Supporters speak for media clerk at Decatur School Board meetingTom Stubbs urges the school board and Superintendent David Dude to reinstate media clerk Susan Riley, while members parents and members of the community listen. Photo by Mariann Martin
By Mariann Martin, contributor
Officials said the investigation into the firing of Decatur High media clerk Susan Riley is concluded, but have not provided any additional details.
The School Board and Superintendent David Dude did not discuss the issue during the April 12 school board meeting. Dude said no announcements would be made at the meeting regarding Riley.
After the meeting, Dude confirmed the investigation has concluded. It is not clear when an announcement about Riley will be made.
Riley, who has worked at Decatur High School for 19 years and was a long-time student favorite, was unexpectedly fired in February. After an outpouring of community support, Dude rescinded the termination, placing her on administrative leave. Jonathan Poole, with Strickland Brockington Lewis, was brought in to investigate the circumstances in the case.
A large crowd, many there to support Riley, filled the school board meeting room and applauded after two community members spoke in support of Riley during the public comment portion of the meeting.
Local attorney Tom Stubbs, who has been an avid supporter of Riley since her termination, thanked the board and Dude for their efforts. He also noted the toll the issue has had on Dude and members of the community.
“At 5:45 a.m. I was corresponding via email last week with your superintendent,” Stubbs told the board. “There are other who corresponded with him at 1 a.m. … His efforts I know are in no small part driven by what’s going on with this investigation. His time is being taken up at a pace that is just not sustainable and I want to thank him for the effort, but I want to urge the board to help show him that our priorities are for a long-lasting superintendent who loves his job because he is supported in all the ways that we would want somebody to be supported.”
Laurie Gorbatkin also spoke, noting her 20-year friendship with Riley and Riley’s impeccable reputation in the community.
“If this board and you, Dr. Dude, allow truth and facts to prevail, I know Susan will be reinstated and back at DHS being the unique, magical force that she is and has been for  years for staff and student alike,” Gorbatkin said.
But she also urged the school to address any false information that may have surrounded Riley’s firing, saying, “Implicit in that outcome, however, is the sad fact that your superintendent had to have been lied to by the staff he relied on to bring him the facts, or at the very least, his staff failed to perform due diligence. I have good reason to believe it is the former. If so, if lies were told, facts manipulated, those responsible need to be terminated. Decatur should have no tolerance for people who knowingly do bad things to good people, and Susan Riley is as good as they come.

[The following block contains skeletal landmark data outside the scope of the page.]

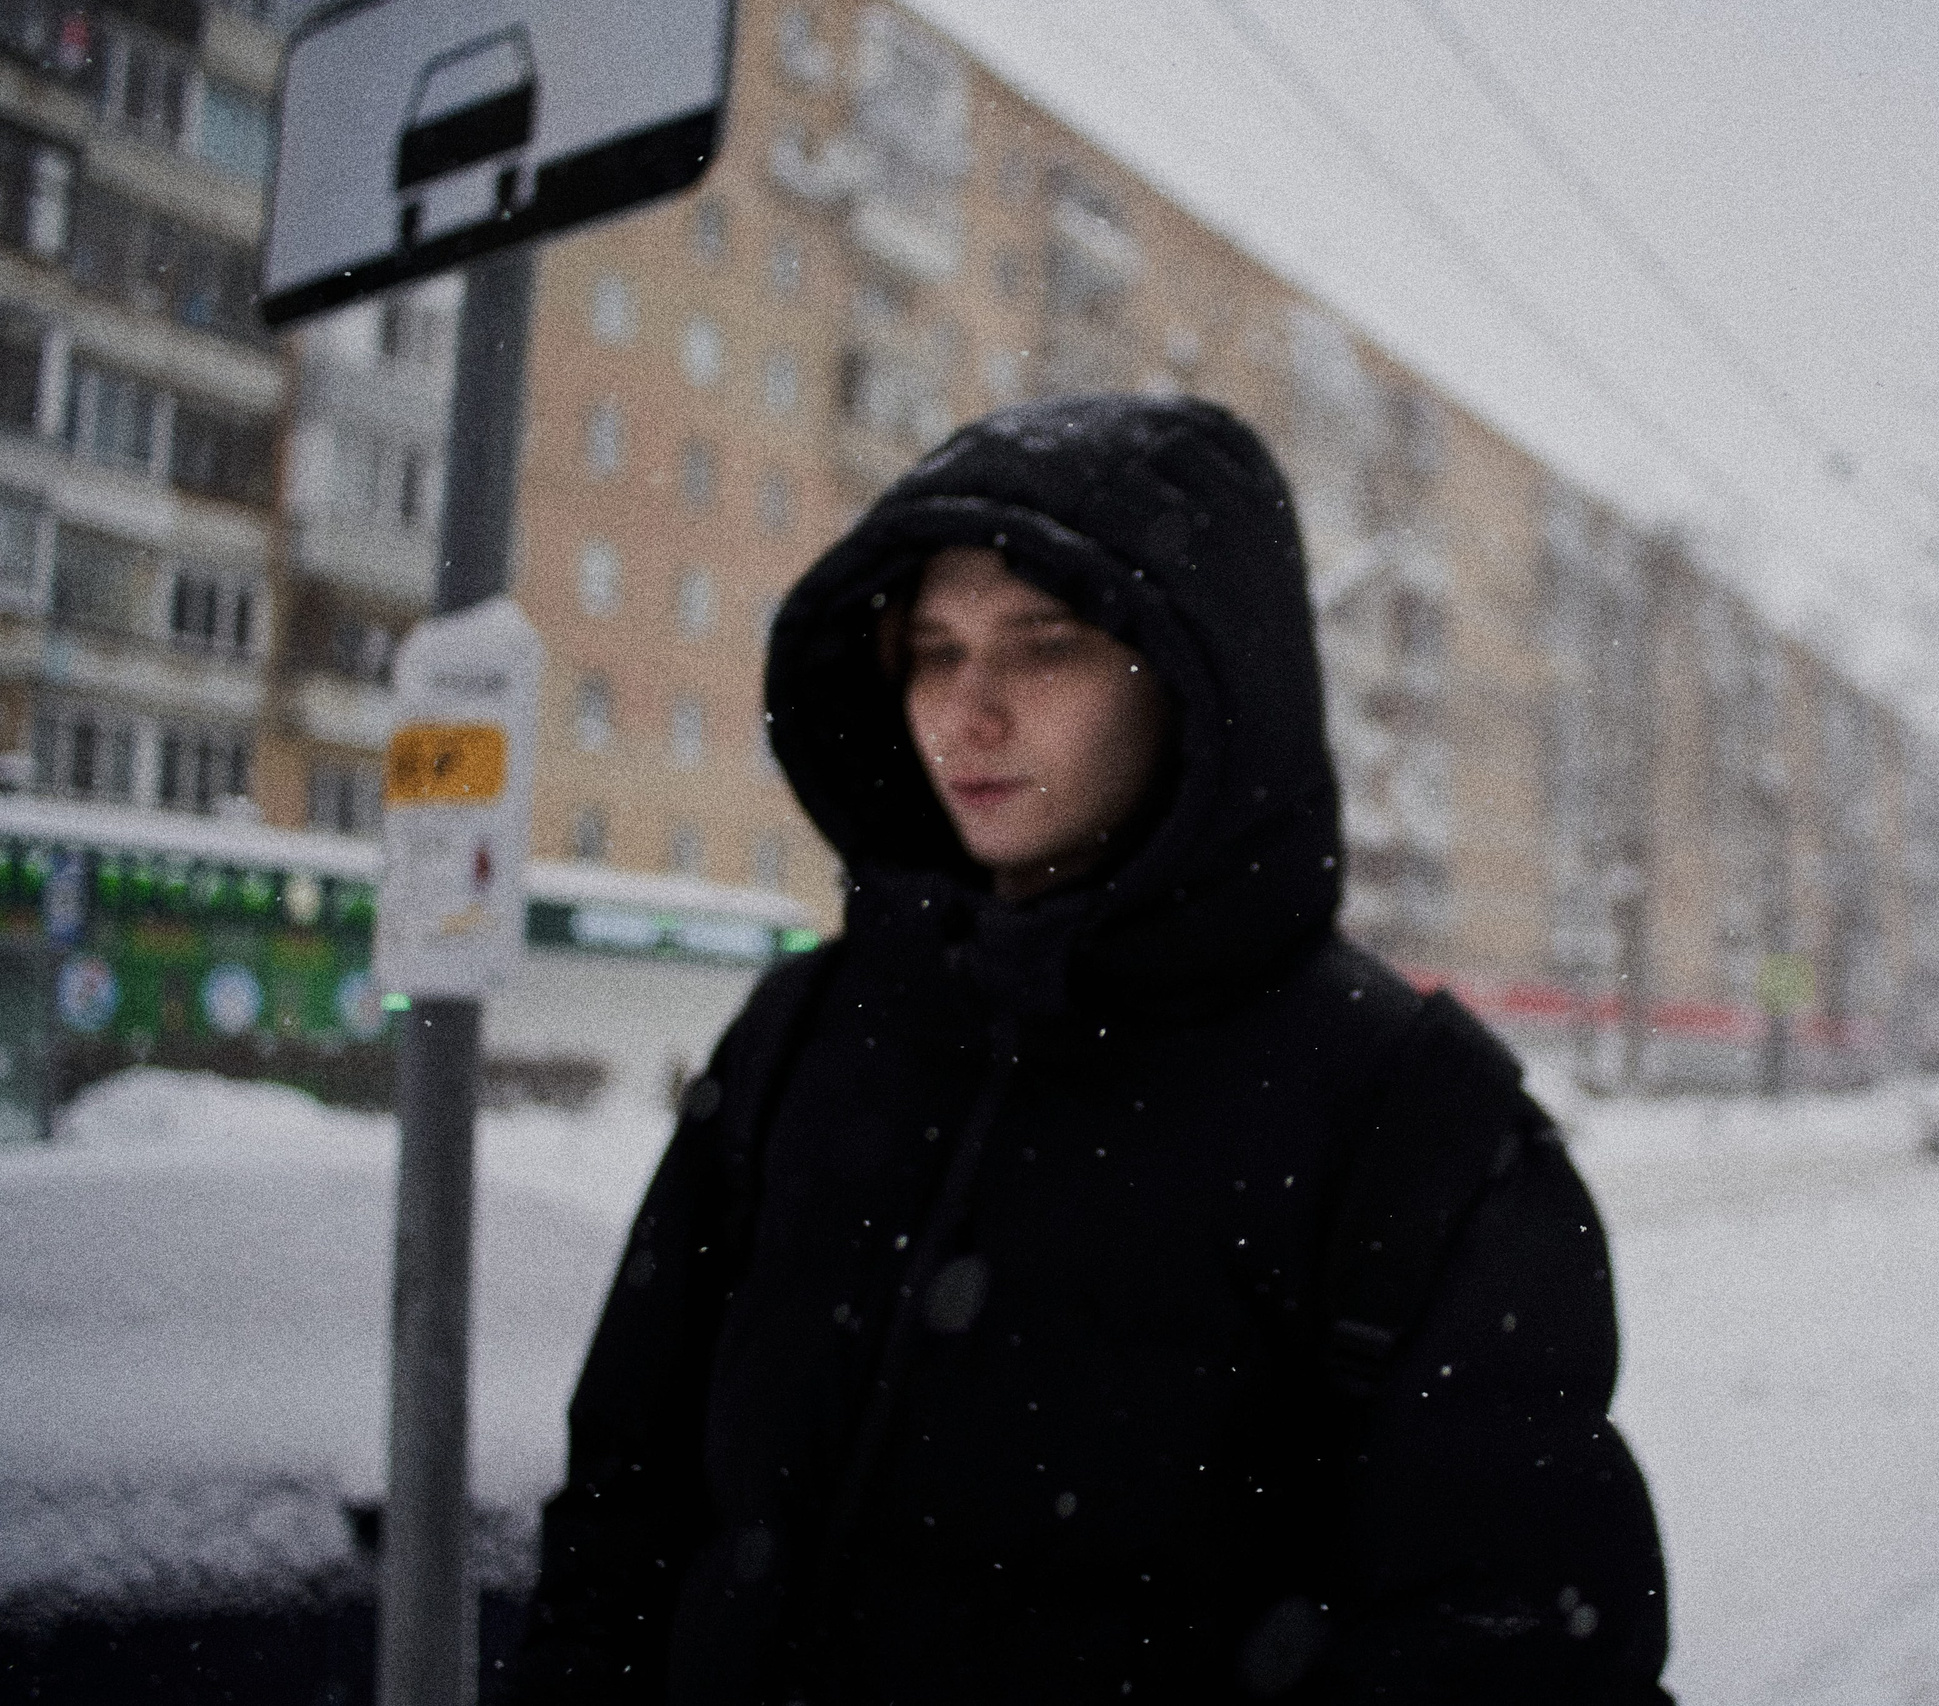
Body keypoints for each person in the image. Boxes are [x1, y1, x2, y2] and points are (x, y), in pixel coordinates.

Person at [503, 394, 1673, 1703]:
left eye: (1042, 643)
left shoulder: (1413, 1116)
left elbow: (1513, 1657)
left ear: (1198, 673)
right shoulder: (808, 1031)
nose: (967, 710)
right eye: (932, 650)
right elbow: (626, 1496)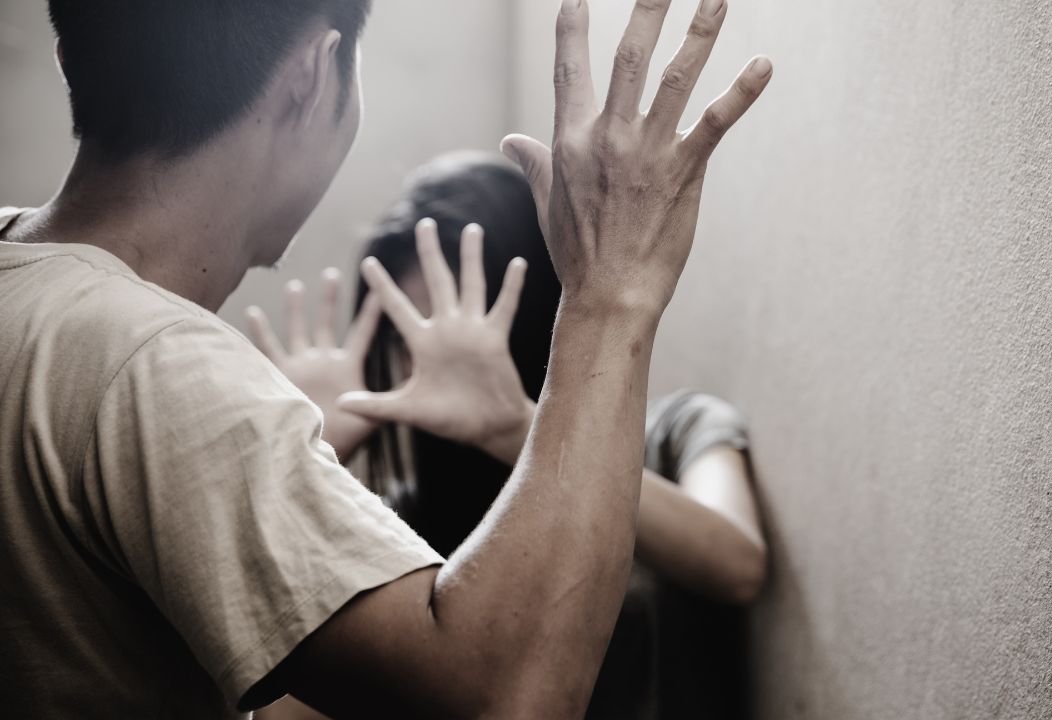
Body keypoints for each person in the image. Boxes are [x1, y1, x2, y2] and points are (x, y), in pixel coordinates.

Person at [0, 0, 773, 717]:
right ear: (314, 72)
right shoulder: (158, 368)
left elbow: (736, 562)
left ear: (73, 62)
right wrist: (610, 294)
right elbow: (507, 699)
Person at [247, 152, 767, 720]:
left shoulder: (674, 433)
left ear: (535, 307)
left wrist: (518, 428)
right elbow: (282, 712)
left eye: (455, 326)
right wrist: (309, 468)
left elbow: (737, 565)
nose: (426, 361)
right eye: (405, 334)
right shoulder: (402, 521)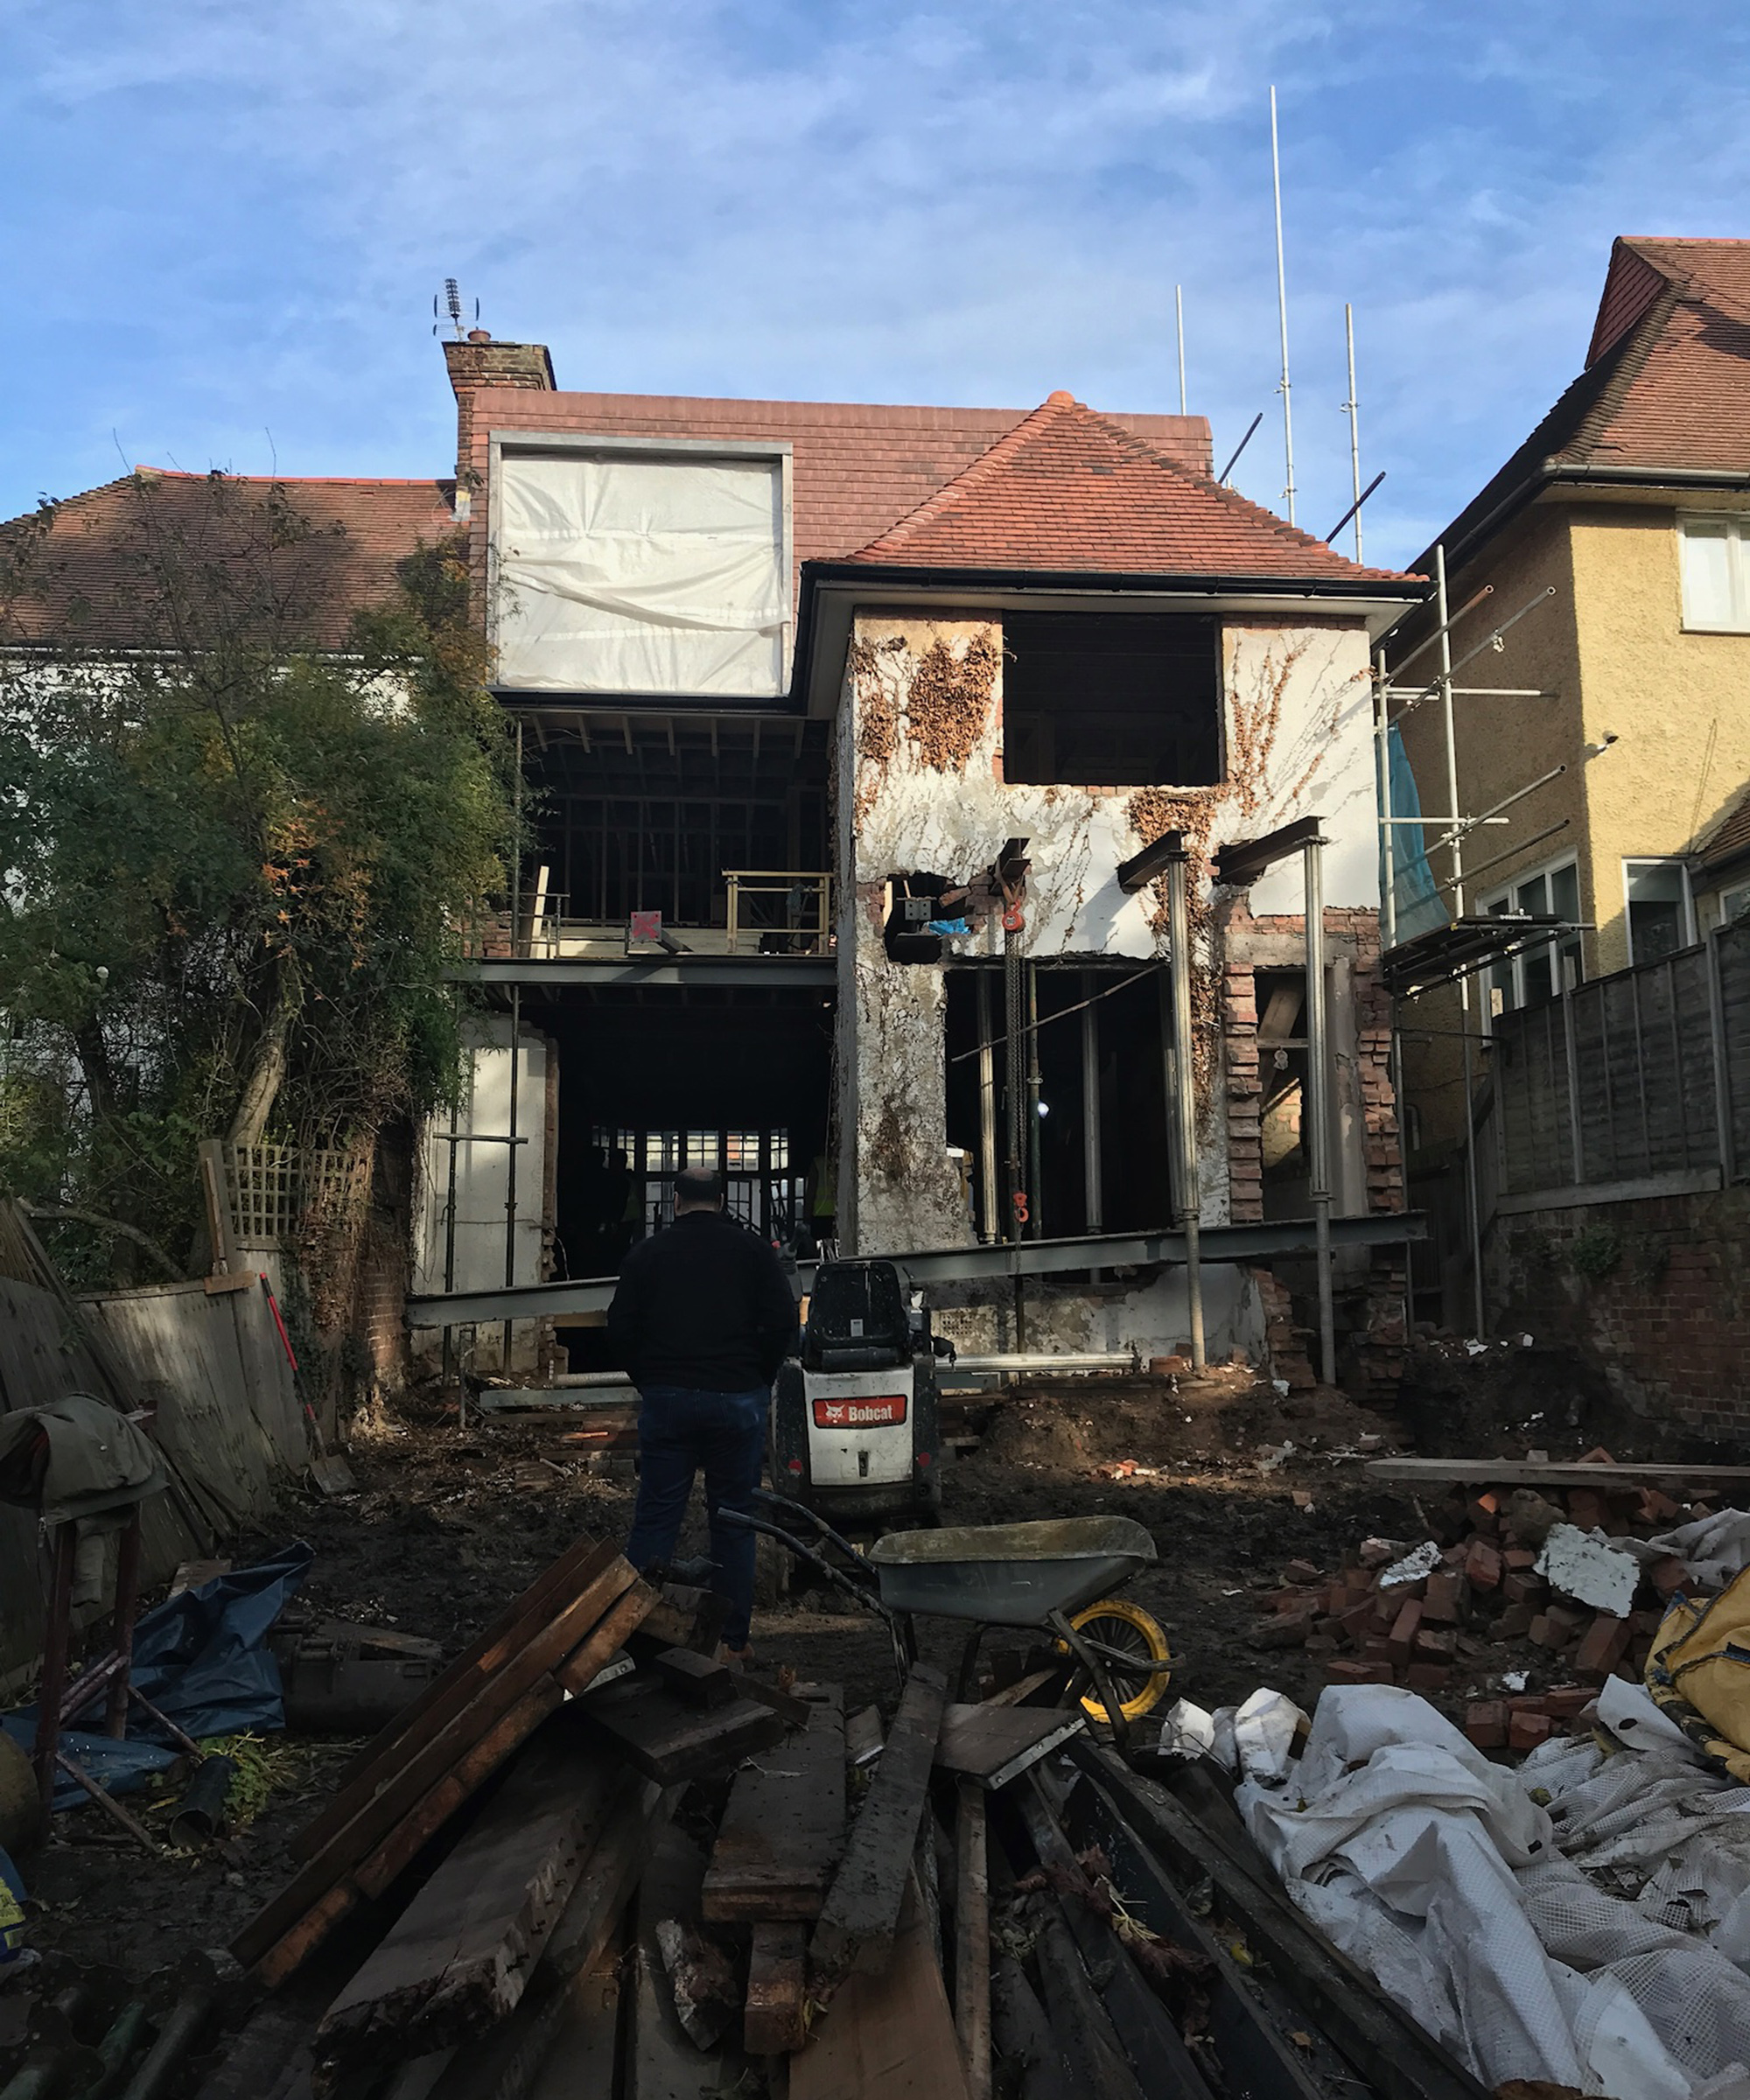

Please right the wrongs soon and address thoroughly what caused the wrong.”
The School Board held a closed-door executive session at the end of the regular meeting to discuss personnel and property issues. It is not known whether Riley’s case was discussed during the session.
During the regular meeting, the School Board discussed the strategic plan that is being put together by Decatur school staff and community members. The school system recently called for community input, the results which are still being analyzed, Dude told the board.
Several board members said they would like to know more about the plan and the process of compiling it, especially the goals and mission that will be part of the plan. Dude agreed to provide additional details.
The board also agreed they need to look more closely at how to offset a senior homestead tax exemption that is scheduled for a referendum in the fall. The exemption is expected to slow the growth of families moving into the community due to seniors remaining in Decatur, board Chair Anne Caiola said. She noted that reduced austerity measures from the state and a tax digest increase might also help offset the impact of the expanded homestead tax exemption.